First cow | Crítica

El hombre, la amistad

Orion Lee y John Magaro en una imagen de 'First cow'.

Orion Lee y John Magaro en una imagen de 'First cow'.

     “El pájaro, un nido; la araña, una red; el hombre, la amistad"

                     William Blake

El cine de Kelly Reichardt trabaja y observa siempre a escala humana, en un tono discreto, sin alzar la voz ni dramatizar demasiado, dejando correr el tiempo para facilitar la observación, preocupado por ese justo equilibrio realista entre las formas y el relato, dando voz a los invisibles y marginados de la gran nación norteamericana construida desde la pluralidad y el esfuerzo anónimo.

First cow, nuevo jalón en una filmografía hermosa e impecable, regresa al western (tras Meek’s Cutoff) a partir de la novela de Jonathan Raymond como tenue marco genérico, y a la Historia y el mito fundacional americano como sustrato entreverado para cierto entendimiento del presente y sus enfermedades.

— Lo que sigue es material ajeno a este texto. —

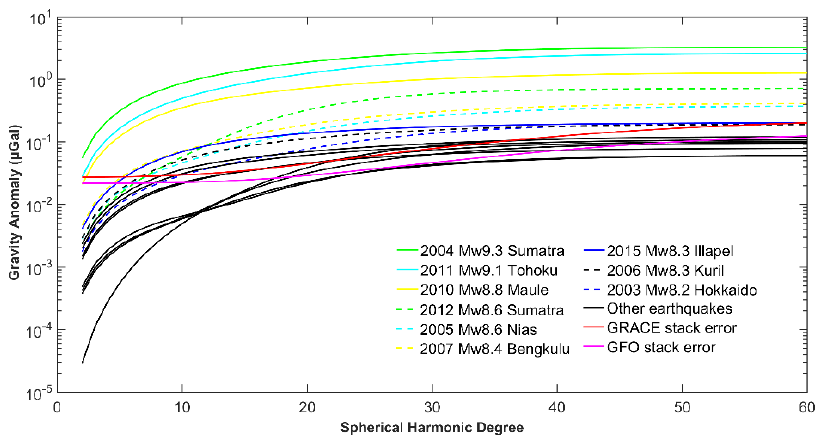
Figure 5. Cumulative degree amplitude spectra for GRACE/GFO stack errors and model-predicted coseismic gravity of earthquakes above Mw8.0 during GRACE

Estamos en los frondosos y húmedos bosques de Oregón hacia 1820, territorio de tramperos y comerciantes en busca de fortuna donde un cocinero errante (John Magaro) y un emigrante de origen chino (Orion Lee) se conocen azarosamente en un campamento para emprender un pequeño negocio de repostería con el que ganarse la vida y, tal vez, hacer camino hacia la Costa Oeste. La única vaca lechera de un jefe comercial de pieles británico (Toby Jones) será la fuente primordial para esos pastelillos de la fortuna, pero también el escollo para la supervivencia.

Una Norteamérica que, a los ojos de Reichardt y su director de fotografía Christopher Blauvelt, parece aquí vista, retratada y descubierta por primera vez, revelada en una cierta pureza virginal y telúrica, hecha de rostros y acentos singulares, de los sonidos del entorno, del canto de los pájaros, el agua del río o las hojas pisadas en el terreno, apenas contaminada por la presencia del colono, tierra de promisión para los desplazados del gran mundo que han ido allí en busca de una nueva vida.

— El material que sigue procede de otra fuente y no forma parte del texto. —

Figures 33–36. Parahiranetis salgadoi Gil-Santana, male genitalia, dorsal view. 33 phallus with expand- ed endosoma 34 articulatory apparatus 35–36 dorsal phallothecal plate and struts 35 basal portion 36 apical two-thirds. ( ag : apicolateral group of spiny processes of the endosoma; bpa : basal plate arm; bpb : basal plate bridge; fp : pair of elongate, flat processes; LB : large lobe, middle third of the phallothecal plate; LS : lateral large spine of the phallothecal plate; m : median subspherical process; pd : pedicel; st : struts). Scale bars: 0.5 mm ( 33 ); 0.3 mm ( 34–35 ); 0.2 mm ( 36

Porque First cow nos habla precisamente de esas raíces multiculturales pervertidas, del origen y los preámbulos de la Historia, de la explotación y el exterminio (del hombre y la fauna), pero sobre todo de la amistad sincera y cálida que se fragua entre dos tipos discretos que, a la manera de aquella Old Joy, sólo puede entenderse en un contexto aún no demasiado contaminado por la avaricia (el capitalismo) o la jerarquía de clases y razas.

Una película que se paladea lentamente en cada plano y en cada conversación, donde la tentación del preciosismo viene sustituida por la delicadeza y el gusto por los pequeños detalles, una película instalada en esa zona de penumbra que permite ver y escuchar cómo se atiende y se escucha un relato narrado junto al fuego.